Theater review: My Fair Lady takes musical pleasure to the heart

Tuesday, September 12, 2017

Eliza Doolittle on the street
Photo courtesy Seattle Musical Theatre

By Jim Anderson

My Fair Lady at Seattle Musical Theatre is worth seeing. Why? There is something refreshingly new. Musicals are all about good music and this will have you humming classic songs like they were brand new. The tone is set with a skillfully done, happy and light hearted 4-part harmony in the early street scene. Throughout, actors take musical pleasure to where it belongs. The heart.

From stage elements whose colors pop to life with well-designed lighting, to an upgraded audio system, from sharp period costumes to an orchestra very alive and well-adapted to each scene, this presentation at Seattle Musical Theatre is both easy on the senses and the music deftly helps each scene flow from one to the next.

Matt Eldridge's Colonel Pickering
Photo courtesy Seattle Musical Theatre 

As in most of life, the best parts of Lerner and Loewe’s ‘My Fair Lady’ are the women. Each leading man’s role conveys parts of what each man must overcome to be a gentleman. Each woman’s part conveys various ways for the human soul to thrive and even soar.

Brittney Stout plays Eliza Doolittle and is perfectly transparent – every moment of her character’s despair or hope is discreetly apparent, and her character’s triumphs are things of beauty matched and even highlighted by her fine vocal range which she uses to tastefully punctuate the story line.

My Fair Lady’s treatment of Eliza Doolittle is like a Cliff Note on the abandonment, violence, despair, and denigration behind many lost girls’ fate. Stout’s craft gives these elements the brief justice afforded in this presentation – and perhaps a bit of hope to the lost part in each of us.

Her character is framed between two women. Mrs. Pearce, Professor Higgins’ Chief of Staff played by Christie Lynn Devoe, and the professor’s mother, Mrs. Higgins, played by Christine Salo. Portraying good humor and tremendous stage presence, each of these actors move in and out of the storyline playing a sort of tag team giving the audience pleasure – and relief from the Professor’s antics.

Brittney Stout as Eliza Doolittle and Tom Stewart as Prof Henry Higgins
Photo courtesy Seattle Musical Theatre

Tom Stewart plays Professor Henry Higgins and reliably represents what every would-be gentleman should fear creating.
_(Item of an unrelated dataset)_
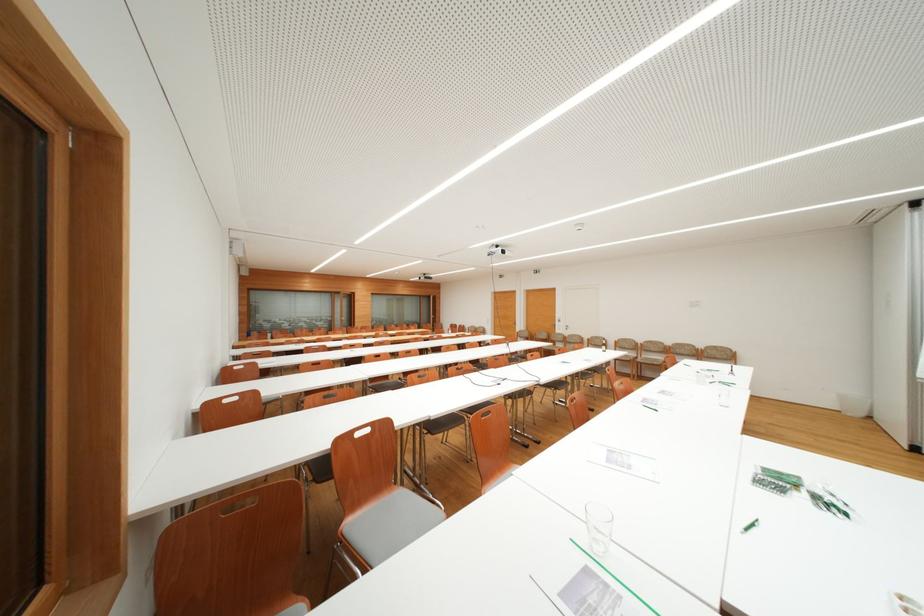
The image size is (924, 616). I want to click on chair back handle, so click(235, 504).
Stewart has a great energy that projects not only the vanity of a lost soul (despite being cast as the hero) but also conveys his character’s struggle to find goodness.

Jeff Caldwell plays Eliza's father
Photo courtesy Seattle Musical Theatre
Jeff Caldwell plays Eliza’s estranged father and blithely portrays the ease with which estrangement may be created.

Matt Eldridge’s Colonel Pickering is predictably assigned to put one gentleman on stage in most scenes and Matt pulls it off with an unpretentious and light-hearted sense of class and old-fashioned stage presence.

And speaking of gentlemen, Jeremy Adams playing a would-be suitor, adds a fresh presence in brief appearances and a heart-warming presentation of ‘On the Street Where You Live’.

This 40th season of Seattle Musical Theatre brings a new artistic director, Tyrone Brown, and is bringing to Seattle a sweet lineup of four more shows ranging from ‘Annie’ to ‘You’re a Good Man Charlie Brown’.

Subscriptions for the entire season or single show tickets are available at SeattleMusicalTheatre.org. My Fair Lady runs through October 1.

The theater is located at 7120 62nd Ave NE, Seattle, WA 98115 in Magnuson Park.

updated with correct end of run 9-26-17

2 comments:

Unknown September 15, 2017 at 11:22 PM  

i just saw this production and found it thoroughly enjoyable.

Anonymous,  September 26, 2017 at 3:10 PM  

Fantastic performance, we loved it. just a correction to the above article though... it runs through Oct 1st, not Nov 1st. So hurry!